Text
SOLID Principles

New
adopt
First Added:June 24, 2026

SOLID is a mnemonic for five object-oriented design principles from Robert C. Martin. Together they reduce coupling, clarify change boundaries, and keep modules testable. We adopt the set as baseline discipline in application code, not as a checklist to apply in one refactor. Start with Single Responsibility Principle and Dependency Inversion Principle where coupling hurts tests or vendor swaps.

Blurb

SOLID is a mnemonic acronym for five design principles intended to make software designs more understandable, flexible, and maintainable.

Summary

What it is: Five named principles (below) that guide how classes, modules, and services depend on each other. They complement Object-Oriented Programming but apply at any granularity where you define boundaries and interfaces.

Garden stance: Adopt as a review vocabulary and refactoring target. Hold SOLID-by-the-book layers that add abstraction without a measured pain point (no second implementation, no test seam, no churn).

LetterPrincipleGarden item
SSingle ResponsibilitySingle Responsibility Principle (adopt)
OOpen/ClosedOpen-Closed Principle (adopt)
LLiskov SubstitutionLiskov Substitution Principle (adopt)
IInterface SegregationInterface Segregation Principle (adopt)
DDependency InversionDependency Inversion Principle (adopt)

When to use: Design review, legacy refactors, and new services where frameworks or databases would otherwise leak into domain logic. Pair with First Principles when inherited structure no longer fits constraints.

Check your understanding
[1] Output, word for word, everything in the SOLID principles text from "LLiskov SubstitutionLiskov Substitution" down to "longer fits constraints.".
[2] Which two principles does the SOLID principles text say to start with?

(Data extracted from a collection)
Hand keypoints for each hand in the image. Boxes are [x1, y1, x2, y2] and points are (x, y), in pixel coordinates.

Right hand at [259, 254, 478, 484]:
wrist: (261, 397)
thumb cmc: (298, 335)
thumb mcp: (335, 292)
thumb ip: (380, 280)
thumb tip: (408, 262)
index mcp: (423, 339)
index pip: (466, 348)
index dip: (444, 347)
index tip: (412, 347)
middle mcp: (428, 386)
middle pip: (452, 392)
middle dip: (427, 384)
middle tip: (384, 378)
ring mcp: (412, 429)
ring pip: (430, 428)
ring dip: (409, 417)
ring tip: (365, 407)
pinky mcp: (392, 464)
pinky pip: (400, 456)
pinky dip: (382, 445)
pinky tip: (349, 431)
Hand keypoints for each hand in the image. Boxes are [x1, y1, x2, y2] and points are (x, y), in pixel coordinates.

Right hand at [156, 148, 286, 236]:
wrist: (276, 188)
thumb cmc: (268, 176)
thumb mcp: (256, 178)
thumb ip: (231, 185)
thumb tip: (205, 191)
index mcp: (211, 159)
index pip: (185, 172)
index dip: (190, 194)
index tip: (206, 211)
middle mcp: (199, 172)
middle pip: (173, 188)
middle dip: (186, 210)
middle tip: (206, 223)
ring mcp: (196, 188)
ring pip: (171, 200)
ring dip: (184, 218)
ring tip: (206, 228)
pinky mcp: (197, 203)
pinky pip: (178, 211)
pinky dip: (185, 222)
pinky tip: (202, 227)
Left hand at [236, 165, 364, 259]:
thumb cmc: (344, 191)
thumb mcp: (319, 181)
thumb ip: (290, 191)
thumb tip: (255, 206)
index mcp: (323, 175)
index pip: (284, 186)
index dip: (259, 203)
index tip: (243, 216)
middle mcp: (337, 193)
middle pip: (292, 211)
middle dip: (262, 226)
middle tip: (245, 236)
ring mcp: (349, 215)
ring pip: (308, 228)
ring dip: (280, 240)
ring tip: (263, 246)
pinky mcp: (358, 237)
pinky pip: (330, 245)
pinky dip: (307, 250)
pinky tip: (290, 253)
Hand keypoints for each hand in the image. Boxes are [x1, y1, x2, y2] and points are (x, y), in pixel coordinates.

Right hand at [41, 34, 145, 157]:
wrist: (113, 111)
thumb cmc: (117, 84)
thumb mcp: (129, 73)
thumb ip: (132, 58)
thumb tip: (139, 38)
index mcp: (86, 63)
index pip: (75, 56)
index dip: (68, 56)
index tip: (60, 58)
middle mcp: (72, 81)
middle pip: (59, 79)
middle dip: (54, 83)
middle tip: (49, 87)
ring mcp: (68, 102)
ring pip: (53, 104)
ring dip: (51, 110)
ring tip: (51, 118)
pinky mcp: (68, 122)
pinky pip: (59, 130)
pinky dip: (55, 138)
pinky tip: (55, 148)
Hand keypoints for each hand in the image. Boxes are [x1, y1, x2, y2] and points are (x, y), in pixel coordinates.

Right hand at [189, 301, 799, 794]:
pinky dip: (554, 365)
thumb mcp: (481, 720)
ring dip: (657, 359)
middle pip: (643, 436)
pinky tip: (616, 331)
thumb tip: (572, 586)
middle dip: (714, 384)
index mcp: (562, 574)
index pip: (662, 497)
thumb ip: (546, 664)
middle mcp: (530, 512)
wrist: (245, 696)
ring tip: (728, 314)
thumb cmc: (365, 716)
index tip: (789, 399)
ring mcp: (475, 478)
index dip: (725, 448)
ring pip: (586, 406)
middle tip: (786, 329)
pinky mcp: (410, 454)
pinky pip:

Answers to the problems
[1]
LLiskov SubstitutionLiskov Substitution Principle (adopt)
IInterface SegregationInterface Segregation Principle (adopt)
DDependency InversionDependency Inversion Principle (adopt)

When to use: Design review, legacy refactors, and new services where frameworks or databases would otherwise leak into domain logic. Pair with First Principles when inherited structure no longer fits constraints.

[2] Single Responsibility Principle and Dependency Inversion Principle.